Pour cette technique de pose, il convient de tenir compte principalement de la combinaison des contraintes dues au retrait hydraulique de la chape armée et aux déformations d'origine thermique. Il s'agit d'une situation complexe, dans la mesure où ces déformations peuvent être de même sens ou de sens opposé, ce qui implique un cumul ou non des tensions qui en résultent. Les tensions apparaissent parce que le carrelage tend à s'opposer au retrait de la chape. Lorsque le carrelage adhère suffisamment pour résister aux tensions de cisaillement naissant dans le plan de collage, le carrelage subit des contraintes de compression là où la chape est soumise à des tensions de traction. Etant donné que les déformations résultant de ces tensions se manifestent en même temps, elles engendrent un effet 'bilame' favorisant ainsi le cintrage de la chape et de son revêtement.

4. Paramètres influençant l'ampleur du cintrage

 

Au voisinage des plinthes où une discontinuité de la chape et de l'armature est inévitable, le cintrage du complexe chape-carrelage peut entraîner un affaissement de ce dernier qui sera d'autant plus prononcé que l'isolant est déformable . Ces mouvements par rapport aux plinthes peuvent être plus faibles, voire nuls pour des chapes posées sur des isolants acoustiques de faible épaisseur ou sur une membrane de désolidarisation. Ceci n'empêche toutefois pas le cintrage d'atteindre, dans certains cas, une ampleur similaire à celle rencontrée dans le cas d'une pose sur un isolant thermique épais. Le complexe chape-carrelage forme alors une voûte. Si la chape se rompt localement parce que sa résistance à la traction est insuffisante, la fissure qui en résulte se comporte comme une articulation et se situe à un point bas du revêtement .Dans ce cas, la fissure qui se manifeste dans le carrelage est fermée et n'est généralement visible que lorsqu'on examine le revêtement à contre-jour ou sous un éclairage rasant.

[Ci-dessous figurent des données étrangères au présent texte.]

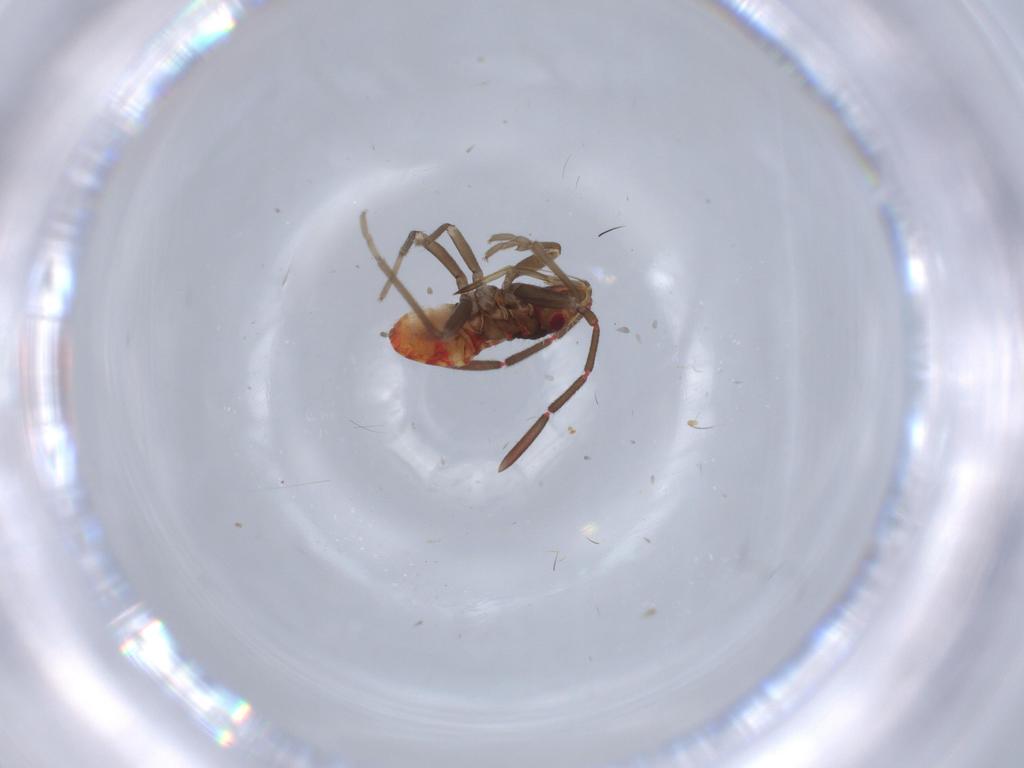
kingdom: Animalia
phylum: Arthropoda
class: Insecta
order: Hemiptera
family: Rhyparochromidae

Une résistance à la traction élevée de la chape peut entraîner un effet 'bilame' plus important et donc favoriser le cintrage. Si la chape présente une faible résistance à la traction, les tensions de traction ont plutôt tendance à se manifester sous forme de microfissures au droit de la sous-face, ce qui réduit le cintrage. La difficulté consiste dès lors à réaliser une chape disposant de propriétés mécaniques suffisantes pour permettre la pose sur un matériau compressible, mais pas trop élevées afin de limiter le risque de cintrage. On réalisera la chape de préférence au moyen de sable gros dont le dosage en ciment reste inférieur à 250 kg par m³ de sable et on évitera les chapes trop épaisses. De plus, il faut savoir qu'un retrait résiduel important de la chape au moment de la pose du carrelage (sur une chape très jeune, p. ex.) peut contribuer à son cintrage. Il convient dès lors d'attendre le plus longtemps possible avant de poser le carrelage. De ce point de vue, il est conseillé d'attendre 28 jours, bien que l'expérience nous enseigne que ce délai n'est pas toujours suffisant. La déformabilité de l'isolant joue également un rôle dans le cintrage.